Every line of the material is to be set down exactly as written.

+++++

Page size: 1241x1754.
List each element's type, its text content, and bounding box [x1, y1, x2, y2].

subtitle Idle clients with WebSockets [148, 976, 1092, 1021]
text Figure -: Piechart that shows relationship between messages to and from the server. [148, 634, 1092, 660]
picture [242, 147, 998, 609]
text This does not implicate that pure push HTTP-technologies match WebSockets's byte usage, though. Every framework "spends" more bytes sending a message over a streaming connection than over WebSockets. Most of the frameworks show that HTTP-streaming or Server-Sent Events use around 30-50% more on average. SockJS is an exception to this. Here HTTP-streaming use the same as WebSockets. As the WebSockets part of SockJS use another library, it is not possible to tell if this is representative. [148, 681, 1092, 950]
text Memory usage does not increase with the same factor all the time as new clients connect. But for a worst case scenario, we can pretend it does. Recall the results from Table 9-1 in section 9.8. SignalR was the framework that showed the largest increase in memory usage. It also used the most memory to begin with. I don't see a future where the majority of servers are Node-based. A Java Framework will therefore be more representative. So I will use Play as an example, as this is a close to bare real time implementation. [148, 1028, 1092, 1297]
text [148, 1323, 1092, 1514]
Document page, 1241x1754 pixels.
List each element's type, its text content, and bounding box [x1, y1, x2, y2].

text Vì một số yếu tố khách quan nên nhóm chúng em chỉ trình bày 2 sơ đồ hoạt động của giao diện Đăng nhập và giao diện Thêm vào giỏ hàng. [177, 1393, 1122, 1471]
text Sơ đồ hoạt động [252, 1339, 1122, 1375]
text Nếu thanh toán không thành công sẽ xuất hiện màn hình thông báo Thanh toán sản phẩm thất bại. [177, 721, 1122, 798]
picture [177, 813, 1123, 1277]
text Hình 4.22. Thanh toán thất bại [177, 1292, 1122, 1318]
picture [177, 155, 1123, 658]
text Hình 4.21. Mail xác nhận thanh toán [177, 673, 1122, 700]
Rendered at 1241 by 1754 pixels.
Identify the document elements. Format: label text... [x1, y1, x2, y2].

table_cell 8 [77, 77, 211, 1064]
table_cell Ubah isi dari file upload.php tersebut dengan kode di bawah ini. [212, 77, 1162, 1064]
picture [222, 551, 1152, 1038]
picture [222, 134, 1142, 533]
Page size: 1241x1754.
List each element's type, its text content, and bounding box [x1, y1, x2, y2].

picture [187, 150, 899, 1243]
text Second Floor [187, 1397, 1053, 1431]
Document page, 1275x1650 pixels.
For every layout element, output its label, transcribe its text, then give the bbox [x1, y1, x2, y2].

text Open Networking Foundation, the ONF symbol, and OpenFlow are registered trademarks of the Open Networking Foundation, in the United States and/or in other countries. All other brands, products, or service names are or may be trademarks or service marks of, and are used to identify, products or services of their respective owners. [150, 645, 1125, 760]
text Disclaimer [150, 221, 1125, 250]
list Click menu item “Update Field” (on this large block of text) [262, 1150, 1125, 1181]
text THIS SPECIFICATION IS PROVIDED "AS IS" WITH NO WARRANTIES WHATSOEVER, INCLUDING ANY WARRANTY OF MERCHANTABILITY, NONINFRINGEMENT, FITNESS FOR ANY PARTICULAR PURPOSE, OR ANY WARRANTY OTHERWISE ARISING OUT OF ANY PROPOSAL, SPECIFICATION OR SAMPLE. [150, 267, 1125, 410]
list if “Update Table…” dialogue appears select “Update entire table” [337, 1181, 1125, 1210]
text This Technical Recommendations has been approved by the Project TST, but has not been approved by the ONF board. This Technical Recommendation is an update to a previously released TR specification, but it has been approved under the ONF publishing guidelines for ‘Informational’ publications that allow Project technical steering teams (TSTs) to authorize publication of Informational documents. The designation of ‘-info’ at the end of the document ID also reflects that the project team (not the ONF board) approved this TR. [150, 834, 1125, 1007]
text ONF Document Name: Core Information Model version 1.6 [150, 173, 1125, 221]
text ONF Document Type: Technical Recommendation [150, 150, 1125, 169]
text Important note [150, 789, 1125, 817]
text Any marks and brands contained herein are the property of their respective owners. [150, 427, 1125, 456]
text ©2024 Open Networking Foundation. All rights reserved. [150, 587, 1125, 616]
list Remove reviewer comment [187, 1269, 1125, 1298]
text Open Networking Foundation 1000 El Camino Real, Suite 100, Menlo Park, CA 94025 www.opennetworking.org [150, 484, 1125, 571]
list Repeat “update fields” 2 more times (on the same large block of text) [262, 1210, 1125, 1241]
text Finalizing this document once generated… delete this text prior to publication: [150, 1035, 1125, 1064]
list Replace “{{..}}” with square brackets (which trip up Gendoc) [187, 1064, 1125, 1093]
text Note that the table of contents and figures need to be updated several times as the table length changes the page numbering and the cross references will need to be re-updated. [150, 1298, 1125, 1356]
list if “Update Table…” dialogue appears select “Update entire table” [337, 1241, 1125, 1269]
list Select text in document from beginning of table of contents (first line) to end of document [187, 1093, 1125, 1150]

+++++

▶ [Answer to the exercise]
Page size: 1241x1754.
List each element's type, its text content, and bounding box [x1, y1, x2, y2].

subtitle Idle clients with WebSockets [148, 976, 1092, 1021]
text Figure -: Piechart that shows relationship between messages to and from the server. [148, 634, 1092, 660]
picture [242, 147, 998, 609]
text This does not implicate that pure push HTTP-technologies match WebSockets's byte usage, though. Every framework "spends" more bytes sending a message over a streaming connection than over WebSockets. Most of the frameworks show that HTTP-streaming or Server-Sent Events use around 30-50% more on average. SockJS is an exception to this. Here HTTP-streaming use the same as WebSockets. As the WebSockets part of SockJS use another library, it is not possible to tell if this is representative. [148, 681, 1092, 950]
text Memory usage does not increase with the same factor all the time as new clients connect. But for a worst case scenario, we can pretend it does. Recall the results from Table 9-1 in section 9.8. SignalR was the framework that showed the largest increase in memory usage. It also used the most memory to begin with. I don't see a future where the majority of servers are Node-based. A Java Framework will therefore be more representative. So I will use Play as an example, as this is a close to bare real time implementation. [148, 1028, 1092, 1297]
text [148, 1323, 1092, 1514]
Document page, 1241x1754 pixels.
List each element's type, its text content, and bounding box [x1, y1, x2, y2].

text Vì một số yếu tố khách quan nên nhóm chúng em chỉ trình bày 2 sơ đồ hoạt động của giao diện Đăng nhập và giao diện Thêm vào giỏ hàng. [177, 1393, 1122, 1471]
text Sơ đồ hoạt động [252, 1339, 1122, 1375]
text Nếu thanh toán không thành công sẽ xuất hiện màn hình thông báo Thanh toán sản phẩm thất bại. [177, 721, 1122, 798]
picture [177, 813, 1123, 1277]
text Hình 4.22. Thanh toán thất bại [177, 1292, 1122, 1318]
picture [177, 155, 1123, 658]
text Hình 4.21. Mail xác nhận thanh toán [177, 673, 1122, 700]
Rendered at 1241 by 1754 pixels.
Identify the document elements. Format: label text... [x1, y1, x2, y2].

table_cell 8 [77, 77, 211, 1064]
table_cell Ubah isi dari file upload.php tersebut dengan kode di bawah ini. [212, 77, 1162, 1064]
picture [222, 551, 1152, 1038]
picture [222, 134, 1142, 533]
Page size: 1241x1754.
List each element's type, its text content, and bounding box [x1, y1, x2, y2].

picture [187, 150, 899, 1243]
text Second Floor [187, 1397, 1053, 1431]
Document page, 1275x1650 pixels.
For every layout element, output its label, transcribe its text, then give the bbox [x1, y1, x2, y2].

text Open Networking Foundation, the ONF symbol, and OpenFlow are registered trademarks of the Open Networking Foundation, in the United States and/or in other countries. All other brands, products, or service names are or may be trademarks or service marks of, and are used to identify, products or services of their respective owners. [150, 645, 1125, 760]
text Disclaimer [150, 221, 1125, 250]
list Click menu item “Update Field” (on this large block of text) [262, 1150, 1125, 1181]
text THIS SPECIFICATION IS PROVIDED "AS IS" WITH NO WARRANTIES WHATSOEVER, INCLUDING ANY WARRANTY OF MERCHANTABILITY, NONINFRINGEMENT, FITNESS FOR ANY PARTICULAR PURPOSE, OR ANY WARRANTY OTHERWISE ARISING OUT OF ANY PROPOSAL, SPECIFICATION OR SAMPLE. [150, 267, 1125, 410]
list if “Update Table…” dialogue appears select “Update entire table” [337, 1181, 1125, 1210]
text This Technical Recommendations has been approved by the Project TST, but has not been approved by the ONF board. This Technical Recommendation is an update to a previously released TR specification, but it has been approved under the ONF publishing guidelines for ‘Informational’ publications that allow Project technical steering teams (TSTs) to authorize publication of Informational documents. The designation of ‘-info’ at the end of the document ID also reflects that the project team (not the ONF board) approved this TR. [150, 834, 1125, 1007]
text ONF Document Name: Core Information Model version 1.6 [150, 173, 1125, 221]
text ONF Document Type: Technical Recommendation [150, 150, 1125, 169]
text Important note [150, 789, 1125, 817]
text Any marks and brands contained herein are the property of their respective owners. [150, 427, 1125, 456]
text ©2024 Open Networking Foundation. All rights reserved. [150, 587, 1125, 616]
list Remove reviewer comment [187, 1269, 1125, 1298]
text Open Networking Foundation 1000 El Camino Real, Suite 100, Menlo Park, CA 94025 www.opennetworking.org [150, 484, 1125, 571]
list Repeat “update fields” 2 more times (on the same large block of text) [262, 1210, 1125, 1241]
text Finalizing this document once generated… delete this text prior to publication: [150, 1035, 1125, 1064]
list Replace “{{..}}” with square brackets (which trip up Gendoc) [187, 1064, 1125, 1093]
text Note that the table of contents and figures need to be updated several times as the table length changes the page numbering and the cross references will need to be re-updated. [150, 1298, 1125, 1356]
list if “Update Table…” dialogue appears select “Update entire table” [337, 1241, 1125, 1269]
list Select text in document from beginning of table of contents (first line) to end of document [187, 1093, 1125, 1150]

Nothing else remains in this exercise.